Affaire Business France : que savait Muriel Pénicaud ?

Par latribune.fr  |   |  652  mots
Le ministre de l'Economie Emmanuel Macron à Las Vegas, lors du Consumer electronic show en janvier 2016
Dans son édition de samedi, Le Monde affirme que la ministre du Travail "était bien mieux informée (...) qu'elle ne veut le dire" dans le dossier Business France. Selon le quotidien, "de nouveaux éléments étayent le récit d'un dérapage sous la pression du cabinet du ministre Macron".

Muriel Pénicaud n'en finit pas de solder son passage à Business France, l'agence publique chargée de soutenir les entreprises exportatrices et de promouvoir l'attractivité de la France. Selon le quotidien Le Monde, qui a pris connaissance d nouveaux éléments de l'enquête en cours, l 'actuelle ministre du Travail Muriel Pénicaud était informée du coût et des modalités de l'organisation du déplacement à Las Vegas d'Emmanuel Macron, alors ministre de l'Economie,

Dirigé à l'époque par Muriel Pénicaud, Business France (BF) avait été chargé d'organiser en urgence une soirée à Las Vegas le 6 janvier 2016 autour d'Emmanuel Macron, dans le cadre du Consumer Electronics Show (CES), grand-messe de l'innovation technologique.

Le respect des règles

La justice soupçonne BF, qui dépend notamment de Bercy, d'avoir enfreint la réglementation sur les marchés publics en ne faisant pas d'appel d'offres pour l'organisation de la French Tech Night, confiée à Havas en décembre 2015, pour un coût de 289.019 euros.

L'enquête pour "favoritisme et recel de favoritisme", instruite notamment par le juge Renaud Van Ruymbeke, selon Le Monde, doit déterminer si Muriel Pénicaud a pu être informée en amont de dysfonctionnements, ce qu'elle nie.

Dans son édition de samedi, Le Monde affirme au contraire qu'elle "était bien mieux informée (...) qu'elle ne veut le dire". Selon le quotidien, "de nouveaux éléments étayent le récit d'un dérapage sous la pression du cabinet du ministre Macron".

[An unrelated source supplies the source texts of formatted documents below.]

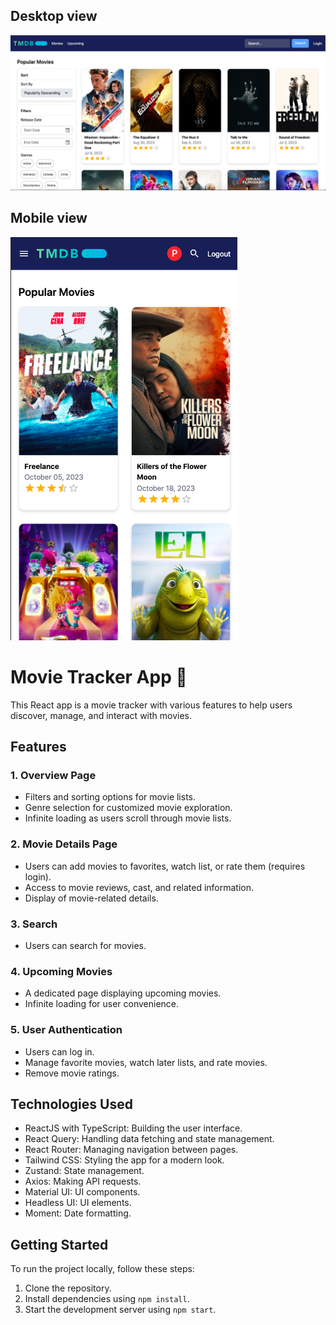 ## Desktop view
![app-screenshot](./public/app-screenshot.png)

## Mobile view
![mobile-screenshot](./public/mobile-screenshot.png)

# Movie Tracker App :movie_camera:

This React app is a movie tracker with various features to help users discover, manage, and interact with movies.

## Features

### 1. Overview Page

- Filters and sorting options for movie lists.
- Genre selection for customized movie exploration.
- Infinite loading as users scroll through movie lists.

### 2. Movie Details Page

- Users can add movies to favorites, watch list, or rate them (requires login).
- Access to movie reviews, cast, and related information.
- Display of movie-related details.

### 3. Search

- Users can search for movies.

### 4. Upcoming Movies

- A dedicated page displaying upcoming movies.
- Infinite loading for user convenience.

### 5. User Authentication

- Users can log in.
- Manage favorite movies, watch later lists, and rate movies.
- Remove movie ratings.

## Technologies Used

- ReactJS with TypeScript: Building the user interface.
- React Query: Handling data fetching and state management.
- React Router: Managing navigation between pages.
- Tailwind CSS: Styling the app for a modern look.
- Zustand: State management.
- Axios: Making API requests.
- Material UI: UI components.
- Headless UI: UI elements.
- Moment: Date formatting.

## Getting Started

To run the project locally, follow these steps:

1. Clone the repository.
2. Install dependencies using `npm install`.
3. Start the development server using `npm start`.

Il cite notamment un courriel, récemment versé au dossier, suggérant qu'elle était au courant du coût prévisionnel de la soirée dès le 20 novembre 2015. Ce jour-là, la directrice adjointe de la promotion et de la communication de BF, Julie Cannesan lui écrit: "+Muriel, nous avons eu le cab (cabinet) Macron en ligne (...) Parmi les +points à retenir+ s'agissant du CES, celui-ci: "Budget: 300 K€ (300.000 euros, ndlr)", rapporte Le Monde.

"Cet e-mail ne caractérise pas une alerte sur un problème de régularité juridique", a réagi dans le journal l'avocat de Muriel Pénicaud Me Fabrice Dubest, évoquant des indices budgétaires "pas définitifs".

Renforcer les liens avec le cabinet Macron

D'après le quotidien, Fabienne Bothy-Chesneau, à l'époque directrice de la communication de BF a suggéré lors son audition à l'office anticorruption de la police judiciaire (Oclciff) que son ancienne patronne ne pouvait être tenue dans l'ignorance des modalités d'organisation.

Elle a ainsi évoqué une première réunion "en octobre ou en novembre 2015" à laquelle Mme Pénicaud (...) nous a enjoint d'aller, soulignant qu'il était important de renforcer les liens avec le cabinet Macron", selon le quotidien. Ensuite, lors de plusieurs comités de direction, "l'organisation de la soirée a été largement évoquée sans jamais soulever l'opposition de Muriel Pénicaud", a-t-elle dit aux enquêteurs.

Fabienne Bothy-Chesneau a aussi évoqué un climat d'"urgence" au sein de BF face aux exigences supposées du cabinet Macron, à mesure que l'échéance approchait. "M'opposer à cela aurait signifié un +non+ que j'aurais dit au ministre et à son cabinet", selon elle.

Un courriel de décembre 2015 de Mme Bothy-Chesneau, révélé par le JDD, suggérait que Mme Pénicaud avait été "briéfée" à propos des difficultés, une version qu'elle a de nouveau contesté cette semaine par la voix de son avocat.

Un audit externe puis une note juridique

"Muriel Pénicaud n'a pas participé à la passation des marchés pour cette soirée. Informée a posteriori (février 2016, ndlr) de dysfonctionnements possibles, elle a diligenté un audit externe", a affirmé Me Fabrice Dubest.

Cet audit a donné lieu à un rapport en juin 2016, puis à une note juridique en septembre 2016. Ce dernier document, consulté par l'AFP, n'a pas exclu que sa "responsabilité" puisse être engagée, même si sa "participation personnelle dans le cadre du marché (...) n'a pas été identifiée".